Not quite what you're looking for, but I have an open-source tool that does this and stores it to an SQLite database. Feel free to use it as a reference and save to a csv instead.

https://github.com/EndlessTrax/pgn-to-sqlite

chesslover0003
EndlessTrax wrote:

Not quite what you're looking for, but I have an open-source tool that does this and stores it to an SQLite database. Feel free to use it as a reference and save to a csv instead.

https://github.com/EndlessTrax/pgn-to-sqlite

Thank you. Actually... I am now retrieving all games from chess.com API and saving as JSON. I also save PGN version of just the PGN data.

I'm working on storing the data in SQLite now.

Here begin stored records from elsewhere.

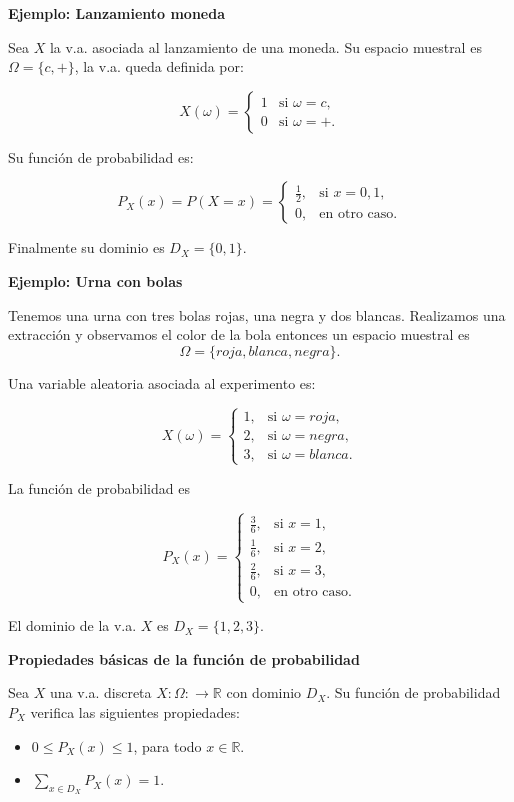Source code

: \documentclass[]{book}
\providecommand{\tightlist}{%
  \setlength{\itemsep}{0pt}\setlength{\parskip}{0pt}}
\begin{document}
\textbf{Ejemplo: Lanzamiento moneda}

Sea \(X\) la v.a. asociada al lanzamiento de una moneda. Su espacio muestral es \(\Omega=\{c,+\}\), la v.a. queda definida por:

\[X(\omega)=\left\{\begin{array}{ll} 1 & \mbox{si } \omega=c, \\
0 & \mbox{si }\omega=+.\end{array}\right.\]

Su función de probabilidad es:

\[P_{X}(x)=P(X=x)=\left\{\begin{array}{ll} \frac12, & \mbox{si } x=0,1,\\
0, & \mbox{en otro caso.}\end{array}\right.\]

Finalmente su dominio es \(D_X=\{0,1\}.\)

\textbf{Ejemplo: Urna con bolas}

Tenemos una urna con tres bolas rojas, una negra y dos blancas. Realizamos una extracción y observamos el color de la bola entonces un espacio muestral es
\[\Omega=\{roja, blanca, negra\}.\]

Una variable aleatoria asociada al experimento es:

\[X(\omega)=\left\{\begin{array}{ll} 1, & \mbox{si } \omega=roja,  \\
2, & \mbox{si }\omega=negra, \\ 3, & \mbox{si } \omega=blanca. \end{array}\right.\]

La función de probabilidad es

\[P_{X}(x)=\left\{\begin{array}{ll} \frac36, & \mbox{si } x=1,\\[1ex]
\frac16, & \mbox{si } x=2,\\[1ex] \frac26, & \mbox{si } x=3,\\[1ex] 0, & \mbox{en otro
caso.}\end{array}\right.\]

El dominio de la v.a. \(X\) es \(D_X=\{1,2,3\}.\)

 \textbf{Propiedades básicas de la función de probabilidad}

Sea \(X\) una v.a. discreta \(X:\Omega:\to\mathbb{R}\) con dominio \(D_X\). Su función de probabilidad \(P_{X}\) verifica las siguientes propiedades:

\begin{itemize}
\tightlist
\item
  \(0\leq P_{X}(x)\leq 1\), para todo \(x\in\mathbb{R}\).
\item
  \(\sum\limits_{x\in D_X} P_{X}(x)=1\).
\end{itemize}
\end{document}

I'll check out what you have. Do you have sample SQLite file that I can see the schema?

chesslover0003

I think I just sent you an email. lol. I was looking at this repository as you sent this.

LateToMate

May not be helpful at this point, but just sharing this for awareness:

https://pypi.org/project/chess.com/

chesslover0003
LateToMate wrote:

May not be helpful at this point, but just sharing this for awareness:

https://pypi.org/project/chess.com/

Thank you. I like the rate limiter you included. Last thing I want to do is DoS the server.

LateToMate

To be clear, it's not mine - I have just found it helpful in the past.